Jupiter’s iconic storm is on the Webb telescope’s list of targets chosen by guaranteed time observers, scientists who helped develop the incredibly complex telescope and among the first to use it to observe the universe. One of the telescope’s science goals is to study planets, including the mysteries still held by the planets in our own solar system from Mars and beyond.
Now a team of researchers led by Leigh Fletcher, a senior research fellow in planetary science at the University of Leicester in the United Kingdom, and his team are part of a larger effort to study several targets in our solar system with Webb, spearheaded by astronomer Heidi Hammel.
“Webb’s infrared sensitivity provides a wonderful complement to Hubble visible-wavelength studies of the Great Red Spot,” explained Hammel. “Hubble images have revealed striking changes in the size of the Great Red Spot over the mission’s multi-decade-long lifetime.”
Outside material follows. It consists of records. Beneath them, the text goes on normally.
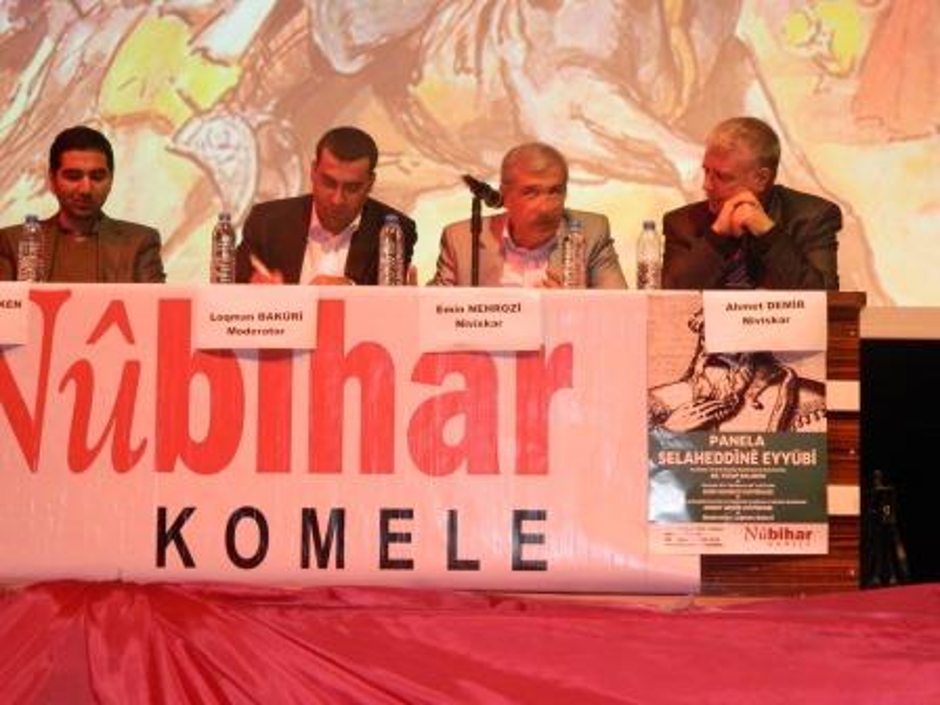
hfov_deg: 23.3
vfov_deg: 17.6
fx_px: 2281
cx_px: 470
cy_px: 352
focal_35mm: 84
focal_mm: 15.1
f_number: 4.2
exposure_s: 1/10
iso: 400
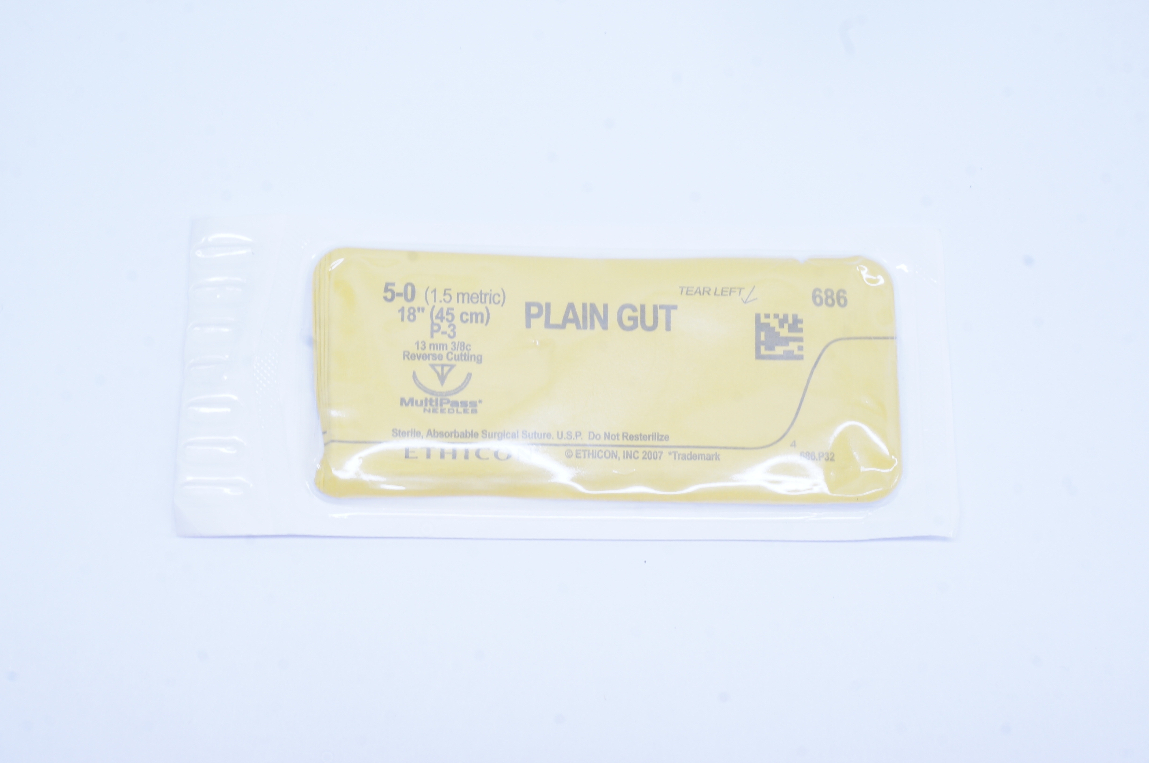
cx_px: 574
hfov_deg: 31.9
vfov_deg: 21.5
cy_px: 382
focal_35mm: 63
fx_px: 2009
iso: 400
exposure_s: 1/10
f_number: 16
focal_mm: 42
Fletcher and his team plan to use Webb’s mid-infrared instrument (MIRI) to create multispectral maps of the Great Red Spot and analyse its thermal, chemical and cloud structures. The scientists will be able to observe infrared wavelengths that could shed light on what causes the spot’s iconic colour, which is often attributed to the sun’s ultraviolet radiation interacting with nitrogen, sulphur and phosphorus-bearing chemicals that are lifted from Jupiter’s deeper atmosphere by powerful atmospheric currents within the storm.
Fletcher explained that using MIRI to observe in the 5 to 7 micrometer range could be particularly revealing for the Great Red Spot, as no other mission has been able to observe Jupiter in that part of the electromagnetic spectrum, and observations in such wavelengths are not possible from Earth. Those wavelengths of light could allow the scientists to see unique chemical byproducts of the storm, which would give insight into its composition.
Webb’s observations may also help determine whether the Great Red Spot is generating heat and releasing it into Jupiter’s upper atmosphere, a phenomenon that could explain the high temperatures in that region. Recent NASA-funded research showed that colliding gravity waves and sound waves, produced by the storm, could generate the observed heat, and Fletcher said Webb might be able to gather data to support this.
Generations of astronomers have studied the Great Red Spot; the storm has been monitored since 1830, but it has possibly existed for more than 350 years.